Naar boven ↑

Rechtspraak

werkneemster/Stichting Mijzo
Rechtbank Zeeland-West-Brabant (Locatie Tilburg), 30 augustus 2021
ECLI:NL:RBZWB:2021:4492
Vordering van werkneemster tot schadevergoeding afgewezen. Weliswaar is de transitievergoeding lager, doordat deze op een later moment is uitgekeerd door een opgelegde loonsanctie in het derde ziektejaar en wetswijzigingen, maar dit was voor werkgever niet te voorzien.

Feiten

Werkneemster is in dienst van (een rechtsvoorganger van) de Stichting Mijzo (hierna: Mijzo). Op 3 augustus 2017 is werkneemster uitgevallen wegens arbeidsongeschiktheid en sindsdien onafgebroken (geheel of gedeeltelijk) arbeidsongeschikt gebleven. Bij beslissing van 3 juni 2019 heeft het UWV aan Mijzo een loonsanctie opgelegd voor de duur van 52 weken, omdat het UWV de re-integratie-inspanningen van Mijzo als onvoldoende beoordeelde. De loonbetalingsverplichting is geëindigd op 30 juli 2020. Op 25 januari 2021 heeft Mijzo bij het UWV een ontslagaanvraag ingediend op grond van langdurige arbeidsongeschiktheid. Het UWV heeft toestemming verleend om de arbeidsovereenkomst met werkneemster op te zeggen. Mijzo heeft de arbeidsovereenkomst opgezegd per 1 juni 2021 en de transitievergoeding aan werkneemster betaald. Werkneemster legt aan haar verzoek ten grondslag dat zij schade heeft geleden als gevolg van het feit dat Mijzo haar re-integratieverplichtingen in de eerste twee ziektejaren onvoldoende is nagekomen, waardoor uiteindelijk een loonsanctie is opgelegd.
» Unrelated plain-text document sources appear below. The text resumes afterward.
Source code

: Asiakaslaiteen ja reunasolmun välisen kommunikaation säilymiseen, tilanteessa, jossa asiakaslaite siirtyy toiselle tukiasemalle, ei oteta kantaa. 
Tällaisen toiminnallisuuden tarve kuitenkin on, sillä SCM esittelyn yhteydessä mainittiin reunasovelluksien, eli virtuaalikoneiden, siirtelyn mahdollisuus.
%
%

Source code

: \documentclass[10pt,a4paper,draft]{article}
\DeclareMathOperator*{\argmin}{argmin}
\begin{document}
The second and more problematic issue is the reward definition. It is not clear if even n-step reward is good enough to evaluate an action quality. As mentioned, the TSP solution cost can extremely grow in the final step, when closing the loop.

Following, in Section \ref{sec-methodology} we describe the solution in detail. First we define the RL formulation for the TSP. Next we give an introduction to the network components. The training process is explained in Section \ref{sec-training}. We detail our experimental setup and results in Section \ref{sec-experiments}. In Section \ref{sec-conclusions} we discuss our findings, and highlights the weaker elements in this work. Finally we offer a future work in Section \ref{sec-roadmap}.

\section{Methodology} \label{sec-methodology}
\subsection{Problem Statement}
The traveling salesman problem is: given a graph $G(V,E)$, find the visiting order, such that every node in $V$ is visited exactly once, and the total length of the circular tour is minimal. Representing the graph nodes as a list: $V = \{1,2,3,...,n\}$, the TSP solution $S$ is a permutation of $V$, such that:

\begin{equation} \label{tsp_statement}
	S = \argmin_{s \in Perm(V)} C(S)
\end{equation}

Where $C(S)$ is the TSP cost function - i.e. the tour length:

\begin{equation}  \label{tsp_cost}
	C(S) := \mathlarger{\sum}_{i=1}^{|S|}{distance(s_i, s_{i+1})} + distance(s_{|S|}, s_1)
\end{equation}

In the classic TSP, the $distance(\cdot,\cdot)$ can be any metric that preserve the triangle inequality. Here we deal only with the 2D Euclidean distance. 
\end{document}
Daardoor kon de arbeidsovereenkomst pas wegens langdurige arbeidsongeschiktheid worden opgezegd na 30 juli 2020, in plaats van na twee jaar arbeidsongeschiktheid. Als na twee jaar arbeidsongeschiktheid een ontslagvergunning had kunnen worden aangevraagd, zou de transitievergoeding waarop werkneemster aanspraak kon maken hoger zijn geweest. Het verschil tussen dat bedrag en de uitbetaalde transitievergoeding vordert werkneemster op grond van artikel 7:686 BW, als schadevergoeding wegens de niet-nakoming door Mijzo van haar uit de arbeidsovereenkomst voortvloeiende verplichtingen. Mijzo heeft zich op het standpunt gesteld dat zij niet tekortgeschoten is in de nakoming van haar verplichtingen als werkgever. 

Oordeel

Naar het oordeel van de kantonrechter heeft werkneemster onvoldoende onderbouwd dat zij schade heeft geleden en, als zij schade heeft geleden, hoe hoog die dan is. Werkneemster heeft namelijk geen rekening gehouden met het feit dat de loonsanctie haar ook financieel voordeel heeft opgeleverd. Dat voordeel moet op grond van artikel 6:100 BW bij vaststelling van de te vergoeden schade in mindering worden gebracht. Daar komt bovendien bij dat, als werkneemster al schade heeft geleden, deze naar het oordeel van de kantonrechter op grond van het bepaalde in artikel 6:98 BW niet voor vergoeding door Mijzo in aanmerking komt. Dat wordt als volgt gemotiveerd. Zoals hiervoor al is overwogen, valt Mijzo ten aanzien van dat niet-nakomen weinig te verwijten. Haar aansprakelijkheid is niet te wijten aan schuld ten aanzien van de niet-nakoming, maar aan toerekening van het risico van achteraf door het UWV onjuist geoordeelde adviezen van de bedrijfsarts en de arbeidsdeskundige. Verder neemt de kantonrechter in aanmerking dat Mijzo ten tijde van de aan haar toe te rekenen tekortkoming redelijkerwijs niet kon voorzien dat de onvoldoende re-integratie-inspanningen ertoe zouden leiden dat werkneemster enkele jaren later een lagere transitievergoeding zou krijgen dan zij gehad zou hebben als eerder, voor 1 januari 2020, een ontslagaanvraag had kunnen worden ingediend. Ook kon Mijzo niet voorzien dat het dienstverband met werkneemster uiteindelijk toch vanwege langdurige arbeidsongeschiktheid zou eindigen. Het verzoek van werkneemster wordt afgewezen.